- 0 Comments
The Arthur Murrays’ Dance Secrets: Etiquette Of The Ballroom (Part 1)
Many people seem to shy away from the word “etiquette”. It has an old-fashioned sound. But etiquette, after all, is merely the practical application of good common sense and attractive manners.
Ballroom dancing is a partnership and group activity and so it concerns other people beside yourself. There is never any excuse for faulty manners that might affect or react on others. A popular member of a dancing group is considerate—and shows regard for the comfort and pleasure of partners, a hostess, and the other guests.
Once you have accepted an invitation to a dance, you have automatically agreed to live up to the obligations it implies. You are expected to be suitably dressed, to be pleasant company, and, above all, to be able to dance.
No one would dream of accepting an invitation for tennis or bridge unless they could play. But many will accept dancing dates when they know quite well that their dancing is not good enough for a partner to enjoy. It’s odd, isn’t it?
If you can’t dance with confidence, have the courage to refuse dancing invitations. Wait until you have the ability and can appear in the best light possible. By starting to practice immediately, you’ll be ready and in demand the next time!
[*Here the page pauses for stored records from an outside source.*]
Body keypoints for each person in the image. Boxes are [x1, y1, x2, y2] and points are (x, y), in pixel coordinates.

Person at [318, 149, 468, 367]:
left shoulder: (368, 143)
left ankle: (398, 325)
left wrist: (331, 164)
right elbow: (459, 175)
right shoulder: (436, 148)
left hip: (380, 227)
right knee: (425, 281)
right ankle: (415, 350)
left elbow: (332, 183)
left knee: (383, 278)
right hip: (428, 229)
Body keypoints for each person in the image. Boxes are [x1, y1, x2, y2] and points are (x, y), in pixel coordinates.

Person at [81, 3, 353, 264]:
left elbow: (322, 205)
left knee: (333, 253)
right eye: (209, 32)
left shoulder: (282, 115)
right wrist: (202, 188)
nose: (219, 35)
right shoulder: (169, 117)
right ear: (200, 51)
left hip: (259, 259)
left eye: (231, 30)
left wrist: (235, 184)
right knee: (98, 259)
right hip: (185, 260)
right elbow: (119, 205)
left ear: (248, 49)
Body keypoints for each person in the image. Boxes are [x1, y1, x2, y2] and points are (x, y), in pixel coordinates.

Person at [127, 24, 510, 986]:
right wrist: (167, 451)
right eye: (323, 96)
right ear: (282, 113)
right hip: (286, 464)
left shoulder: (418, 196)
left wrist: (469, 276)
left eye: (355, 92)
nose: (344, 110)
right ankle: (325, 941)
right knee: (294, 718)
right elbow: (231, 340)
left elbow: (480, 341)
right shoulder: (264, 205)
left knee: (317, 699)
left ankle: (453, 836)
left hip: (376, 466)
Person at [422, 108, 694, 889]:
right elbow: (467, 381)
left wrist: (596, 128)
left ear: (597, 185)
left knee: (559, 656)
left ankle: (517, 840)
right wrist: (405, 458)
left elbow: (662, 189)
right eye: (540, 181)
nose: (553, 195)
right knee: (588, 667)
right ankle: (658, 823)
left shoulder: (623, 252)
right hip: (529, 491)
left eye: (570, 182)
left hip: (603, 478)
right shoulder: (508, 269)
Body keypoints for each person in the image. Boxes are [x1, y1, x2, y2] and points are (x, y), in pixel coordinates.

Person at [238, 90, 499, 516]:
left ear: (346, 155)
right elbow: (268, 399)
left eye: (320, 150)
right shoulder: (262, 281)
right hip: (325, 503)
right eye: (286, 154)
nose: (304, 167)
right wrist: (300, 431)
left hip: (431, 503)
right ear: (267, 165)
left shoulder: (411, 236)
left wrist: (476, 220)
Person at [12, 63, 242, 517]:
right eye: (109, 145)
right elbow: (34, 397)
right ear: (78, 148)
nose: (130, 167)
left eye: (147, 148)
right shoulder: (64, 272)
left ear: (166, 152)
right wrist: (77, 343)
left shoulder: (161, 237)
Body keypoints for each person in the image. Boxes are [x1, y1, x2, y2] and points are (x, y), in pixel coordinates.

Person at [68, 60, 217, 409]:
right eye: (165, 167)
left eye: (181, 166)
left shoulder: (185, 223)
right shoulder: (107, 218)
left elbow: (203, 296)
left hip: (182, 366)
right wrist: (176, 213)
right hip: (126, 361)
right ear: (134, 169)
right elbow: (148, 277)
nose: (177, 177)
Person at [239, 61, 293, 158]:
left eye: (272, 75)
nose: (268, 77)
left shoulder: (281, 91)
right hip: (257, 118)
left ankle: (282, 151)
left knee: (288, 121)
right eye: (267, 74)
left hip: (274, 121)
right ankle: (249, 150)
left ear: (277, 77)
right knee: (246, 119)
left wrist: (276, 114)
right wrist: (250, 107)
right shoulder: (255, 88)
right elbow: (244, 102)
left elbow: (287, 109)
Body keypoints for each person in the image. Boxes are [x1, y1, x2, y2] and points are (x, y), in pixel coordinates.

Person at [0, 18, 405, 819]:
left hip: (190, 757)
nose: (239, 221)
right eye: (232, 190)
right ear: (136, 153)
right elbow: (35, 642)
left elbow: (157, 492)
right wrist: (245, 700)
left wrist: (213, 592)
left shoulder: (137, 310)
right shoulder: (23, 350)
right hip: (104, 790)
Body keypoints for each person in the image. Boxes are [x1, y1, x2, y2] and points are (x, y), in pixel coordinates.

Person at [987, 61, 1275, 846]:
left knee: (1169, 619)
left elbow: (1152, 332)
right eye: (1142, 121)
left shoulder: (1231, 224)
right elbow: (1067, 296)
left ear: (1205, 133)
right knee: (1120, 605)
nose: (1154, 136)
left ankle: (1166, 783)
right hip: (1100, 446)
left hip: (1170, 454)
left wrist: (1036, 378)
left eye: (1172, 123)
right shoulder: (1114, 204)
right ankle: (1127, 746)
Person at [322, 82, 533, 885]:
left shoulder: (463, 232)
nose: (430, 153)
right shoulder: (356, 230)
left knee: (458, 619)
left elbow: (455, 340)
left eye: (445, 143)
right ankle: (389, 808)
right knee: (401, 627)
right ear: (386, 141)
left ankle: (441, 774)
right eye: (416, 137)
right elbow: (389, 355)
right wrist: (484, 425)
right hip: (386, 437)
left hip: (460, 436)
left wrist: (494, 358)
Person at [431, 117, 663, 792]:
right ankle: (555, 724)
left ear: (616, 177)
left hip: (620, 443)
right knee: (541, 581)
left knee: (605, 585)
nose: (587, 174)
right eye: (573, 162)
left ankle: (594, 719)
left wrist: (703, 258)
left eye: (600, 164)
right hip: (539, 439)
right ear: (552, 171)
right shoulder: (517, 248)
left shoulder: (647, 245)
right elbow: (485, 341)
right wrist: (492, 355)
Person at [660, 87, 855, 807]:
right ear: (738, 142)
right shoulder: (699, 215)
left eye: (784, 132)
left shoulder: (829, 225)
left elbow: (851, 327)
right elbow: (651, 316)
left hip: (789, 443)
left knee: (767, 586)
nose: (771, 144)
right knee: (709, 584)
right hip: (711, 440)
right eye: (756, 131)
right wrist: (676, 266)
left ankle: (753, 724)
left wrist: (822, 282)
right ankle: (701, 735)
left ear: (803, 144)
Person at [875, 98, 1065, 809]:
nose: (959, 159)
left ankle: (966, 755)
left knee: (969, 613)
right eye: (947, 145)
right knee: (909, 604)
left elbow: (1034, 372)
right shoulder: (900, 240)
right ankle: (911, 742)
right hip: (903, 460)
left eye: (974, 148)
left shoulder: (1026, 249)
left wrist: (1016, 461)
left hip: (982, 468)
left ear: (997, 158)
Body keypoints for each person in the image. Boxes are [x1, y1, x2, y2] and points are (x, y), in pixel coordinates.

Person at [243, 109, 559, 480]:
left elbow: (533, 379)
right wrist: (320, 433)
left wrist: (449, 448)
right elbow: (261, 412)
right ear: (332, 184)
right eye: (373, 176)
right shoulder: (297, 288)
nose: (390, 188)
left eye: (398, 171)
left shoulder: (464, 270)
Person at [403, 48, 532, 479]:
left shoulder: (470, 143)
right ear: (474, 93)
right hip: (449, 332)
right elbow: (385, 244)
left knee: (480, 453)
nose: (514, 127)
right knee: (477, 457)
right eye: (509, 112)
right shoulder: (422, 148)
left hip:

A man who accepts an invitation to a dance cannot spend the entire evening with the one partner of his choice. By accepting, he has agreed to add to the festivity of the evening by mingling with the group, by asking several partners to dance, or by changing partners with other couples. Natural courtesy dictates the rule that he must seek out and invite the hostess to dance. If she has daughters or sisters present, they must not be overlooked.
A lady must wait to be asked to dance, but she has her obligations to the party. She cannot, for instance, refuse one partner and then turn around and accept another. Neither should a girl attempt to tie strings to a partner—to hold on to him. She must release him gracefully so that he can get about and dance with others.
When entering or leaving the dance room, the lady always precedes. Men never go first unless they need to do so to give assistance, such as in helping someone out of a car, bus, or so on.
It is no longer considered good taste for a man to take the lady’s arm when they are walking to or from the dance floor. This has been out-of-date for years.